Pierre Ronceray - Université Aix-Marseille
Learning the stochastic dynamics of biological matter
The dynamics of biological systems, from proteins to cells to organisms, is complex and stochastic. To decipher their physical laws, we need to bridge between experimental observations and theoretical modeling. Thanks to progress in microscopy and tracking, there is today an abundance of experimental trajectories reflecting these dynamical laws. Inferring physical models from imperfect experimental data, however, is challenging and currently remains a bottleneck to data-driven biophysics. In this talk, I will present a set of tools developed to bridge this gap and permit robust and universal inference of stochastic dynamical models from experimental trajectories. These methods are rooted in an information-theoretical framework that quantifies how much can be inferred from trajectories that are short, partial and noisy. They permit the efficient inference of dynamical models for overdamped and underdamped Langevin systems, as well as the inference of entropy production rates. I finally present early applications of these techniques, as well as future research directions.

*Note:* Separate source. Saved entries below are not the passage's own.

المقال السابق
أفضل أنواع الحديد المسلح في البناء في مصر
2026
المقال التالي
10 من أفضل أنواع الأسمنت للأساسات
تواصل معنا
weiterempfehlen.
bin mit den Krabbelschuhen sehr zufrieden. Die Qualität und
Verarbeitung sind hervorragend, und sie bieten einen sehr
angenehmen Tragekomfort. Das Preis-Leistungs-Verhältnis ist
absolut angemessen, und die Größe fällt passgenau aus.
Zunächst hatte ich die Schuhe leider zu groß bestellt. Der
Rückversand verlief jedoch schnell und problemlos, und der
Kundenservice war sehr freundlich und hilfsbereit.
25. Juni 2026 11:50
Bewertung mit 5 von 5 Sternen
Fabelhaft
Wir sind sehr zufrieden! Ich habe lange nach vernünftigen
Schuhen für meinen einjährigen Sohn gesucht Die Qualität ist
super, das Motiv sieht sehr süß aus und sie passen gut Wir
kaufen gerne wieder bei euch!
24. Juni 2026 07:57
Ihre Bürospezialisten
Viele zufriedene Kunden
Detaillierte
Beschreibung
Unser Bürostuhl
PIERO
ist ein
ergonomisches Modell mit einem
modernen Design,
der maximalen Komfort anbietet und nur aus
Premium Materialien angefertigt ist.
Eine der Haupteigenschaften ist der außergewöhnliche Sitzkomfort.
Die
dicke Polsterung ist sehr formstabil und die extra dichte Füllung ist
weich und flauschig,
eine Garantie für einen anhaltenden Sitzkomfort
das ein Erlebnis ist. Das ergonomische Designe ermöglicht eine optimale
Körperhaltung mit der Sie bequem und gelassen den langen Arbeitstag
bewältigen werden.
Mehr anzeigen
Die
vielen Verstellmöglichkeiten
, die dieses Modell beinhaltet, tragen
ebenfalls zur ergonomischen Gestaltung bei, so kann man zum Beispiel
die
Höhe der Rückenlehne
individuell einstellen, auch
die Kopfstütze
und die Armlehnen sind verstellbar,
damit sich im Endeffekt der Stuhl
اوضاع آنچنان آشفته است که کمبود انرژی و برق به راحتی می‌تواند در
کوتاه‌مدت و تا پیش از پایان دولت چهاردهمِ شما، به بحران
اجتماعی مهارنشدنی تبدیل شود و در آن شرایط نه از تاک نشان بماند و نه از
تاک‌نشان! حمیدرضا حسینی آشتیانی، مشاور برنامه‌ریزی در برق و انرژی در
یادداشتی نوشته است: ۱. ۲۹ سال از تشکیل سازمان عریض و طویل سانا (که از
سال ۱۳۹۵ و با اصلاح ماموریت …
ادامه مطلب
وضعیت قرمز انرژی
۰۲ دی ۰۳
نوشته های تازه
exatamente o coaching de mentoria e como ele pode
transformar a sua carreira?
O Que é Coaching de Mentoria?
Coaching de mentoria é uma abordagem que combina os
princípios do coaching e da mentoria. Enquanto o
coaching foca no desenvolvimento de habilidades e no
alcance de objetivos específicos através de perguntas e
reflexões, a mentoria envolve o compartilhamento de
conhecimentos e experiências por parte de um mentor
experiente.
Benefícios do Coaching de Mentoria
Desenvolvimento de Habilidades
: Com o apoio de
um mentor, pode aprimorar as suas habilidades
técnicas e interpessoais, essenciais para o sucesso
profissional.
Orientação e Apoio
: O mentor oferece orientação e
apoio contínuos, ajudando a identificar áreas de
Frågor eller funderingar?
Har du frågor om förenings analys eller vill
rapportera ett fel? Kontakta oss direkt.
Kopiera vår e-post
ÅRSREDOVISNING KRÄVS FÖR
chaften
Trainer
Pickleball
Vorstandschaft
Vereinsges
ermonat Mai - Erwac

Pierfrancesco Urbani - IPhT, CNRS
Dynamical mean field theory of learning
Training algorithms are key to the success of artificial and recurrent neural networks. However we know very little about them. The main example of these algorithms is stochastic gradient descent which is the workhorse of the deep learning technology. I will review how dynamical mean field theory can be used to gain some understanding of training algorithms in prototypical settings, both in the context of artificial neural networks as well as recurrent ones.